ADR-0006: JSON Schema Mode for Structured LLM Outputs
View SourceStatus
Accepted
Date
2024-12-25
Context
DeepEvalEx metrics require structured outputs from LLMs:
- Claims extraction needs
{claims: ["claim1", "claim2"]} - Verdict generation needs
{verdicts: [{claim: "...", verdict: "yes|no", reason: "..."}]} - G-Eval needs
{score: 0.85, reason: "..."}
Without enforcement, LLMs may:
- Return malformed JSON
- Include extra fields
- Use wrong types (string instead of number)
- Wrap responses in markdown code blocks
Parsing failures cause metric evaluation to fail entirely.
Decision
Use OpenAI's JSON Schema mode with strict schema validation.
defmodule DeepEvalEx.Schemas.MetricOutputs.Faithfulness do
def claims_schema do
%{
type: "object",
properties: %{
claims: %{
type: "array",
items: %{type: "string"}
}
},
required: ["claims"],
additionalProperties: false
}
end
endThe adapter sends the schema with the API request:
def generate_with_schema(prompt, schema, opts) do
body = %{
model: model,
messages: [%{role: "user", content: prompt}],
response_format: %{
type: "json_schema",
json_schema: %{
name: "response",
strict: true,
schema: schema
}
}
}
# ...
endConsequences
Positive
- Guaranteed structure: LLM response always matches schema
- No parsing errors: JSON is always valid and typed correctly
- No hallucinated fields:
additionalProperties: falseblocks extras - Self-documenting: Schema modules define expected output format
- Reduced token waste: No "Please respond in JSON format" preamble
Negative
- Provider lock-in: JSON schema mode is OpenAI-specific (Anthropic has different approach)

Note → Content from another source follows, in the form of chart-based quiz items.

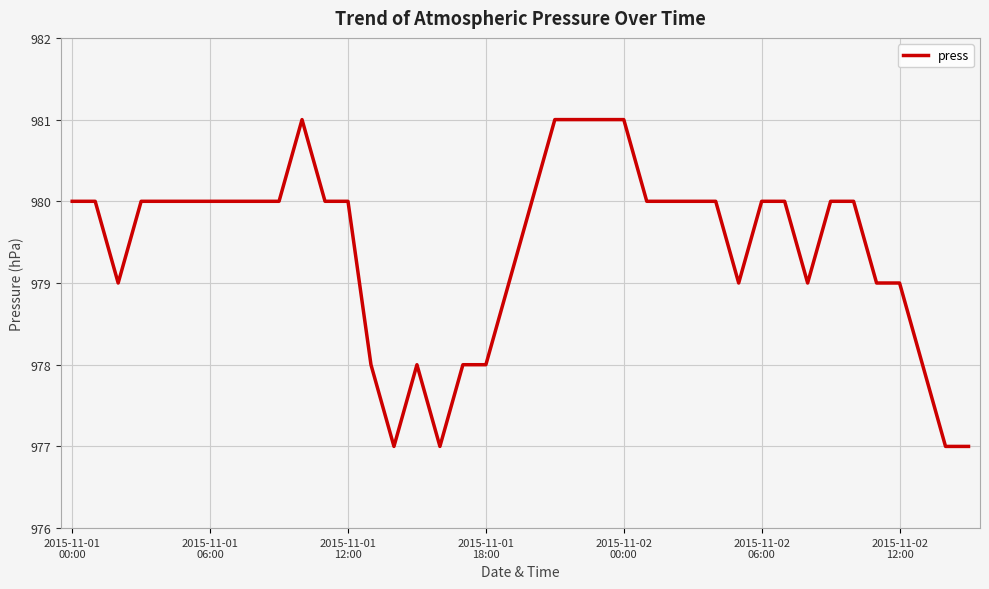

What is the difference between the maximum and minimum values?

4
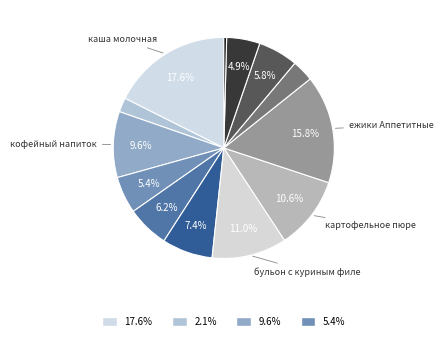

Count the number of slices in the pie.

13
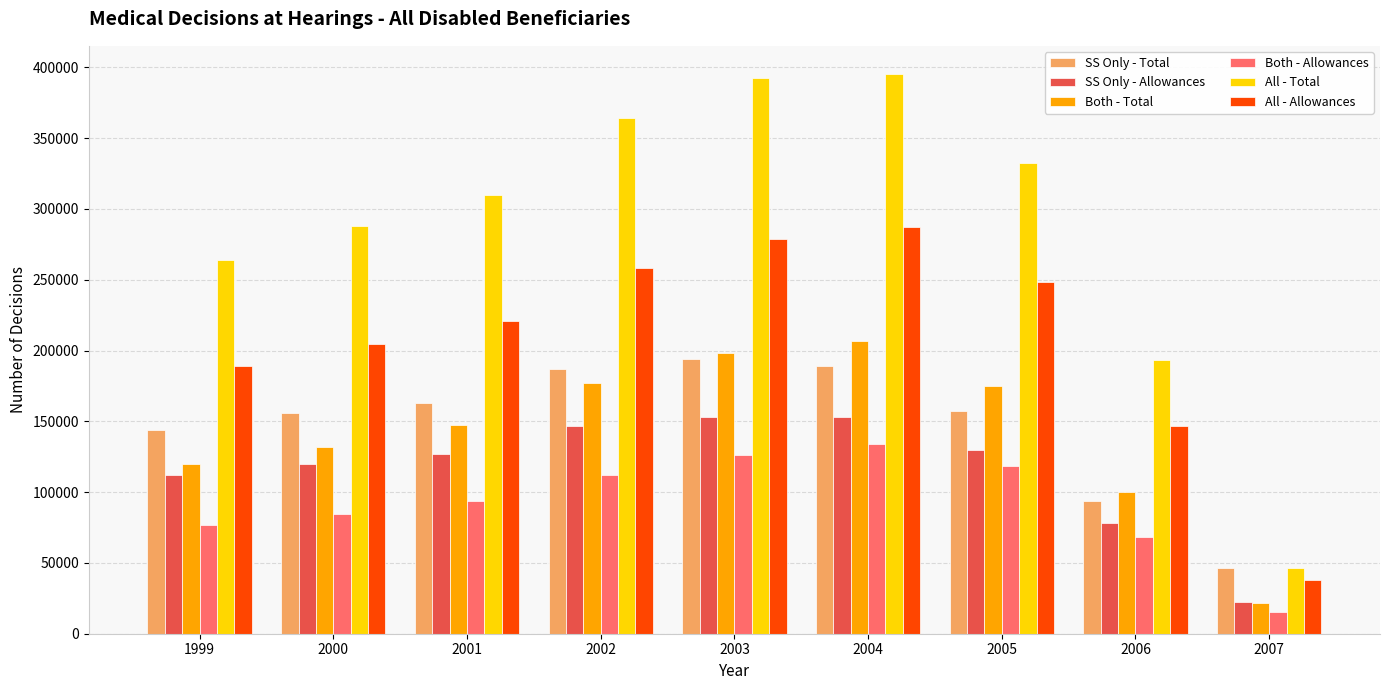

What are all the series names shown in the legend?

SS Only - Total, SS Only - Allowances, Both - Total, Both - Allowances, All - Total, All - Allowances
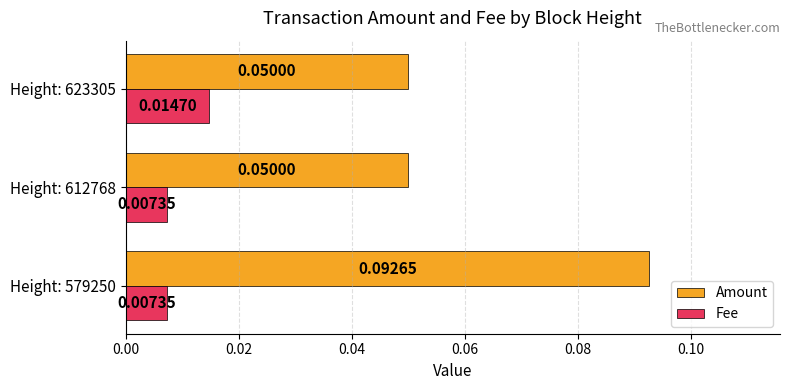

Rank the series at Height: 579250 from lowest to highest value.

Fee, Amount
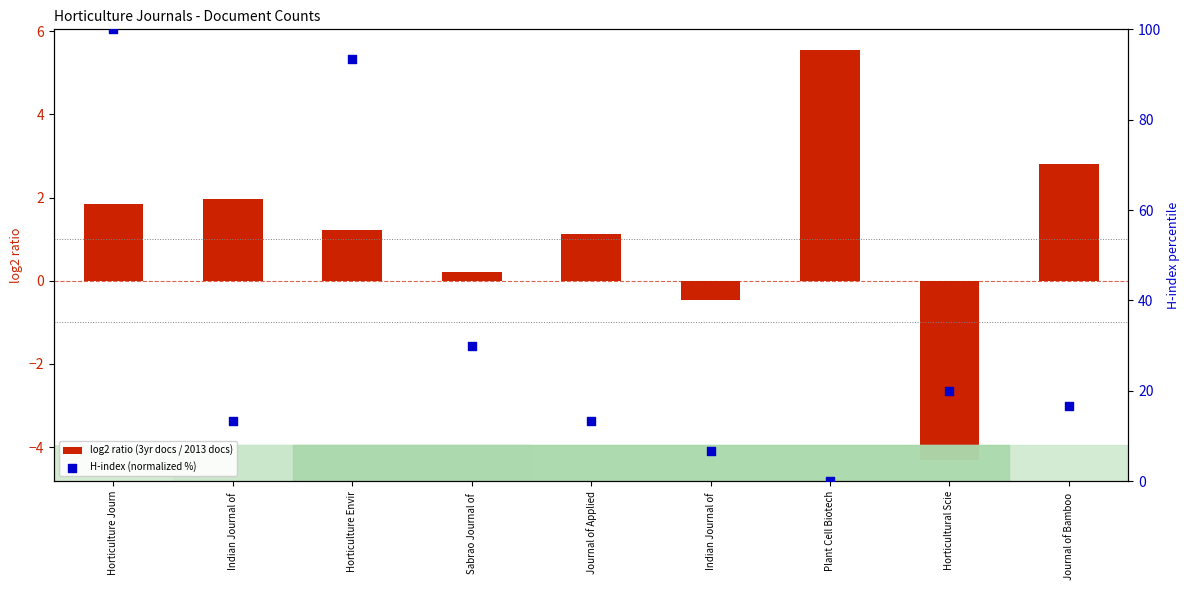

Which series reaches the minimum Y coordinate?

log2 ratio (3yr docs / 2013 docs)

- Model requirements: Only newer models support strict JSON schema
- Increased latency: Schema validation adds processing time
- Rigid outputs: Cannot include optional or variable fields
Neutral
- Schema modules live alongside metrics for easy reference
- Adapter abstraction allows different structured output approaches per provider
- Fallback to prompt-based JSON for providers without schema mode
Alternatives Considered
Prompt-based JSON ("Respond in JSON format: {...}")
- Rejected: Unreliable. LLMs frequently add markdown, explanations, or malformed JSON.
Function calling / Tool use
- Rejected: Semantically different purpose. Function calling is for actions, not structured data extraction.
Custom parsing with regex/string manipulation
- Rejected: Brittle and error-prone. JSON schema mode eliminates this category of bugs.
Pydantic-style class validation (via Instructor)
- Rejected: Adds dependency and complexity. Direct schema definition is simpler for our needs.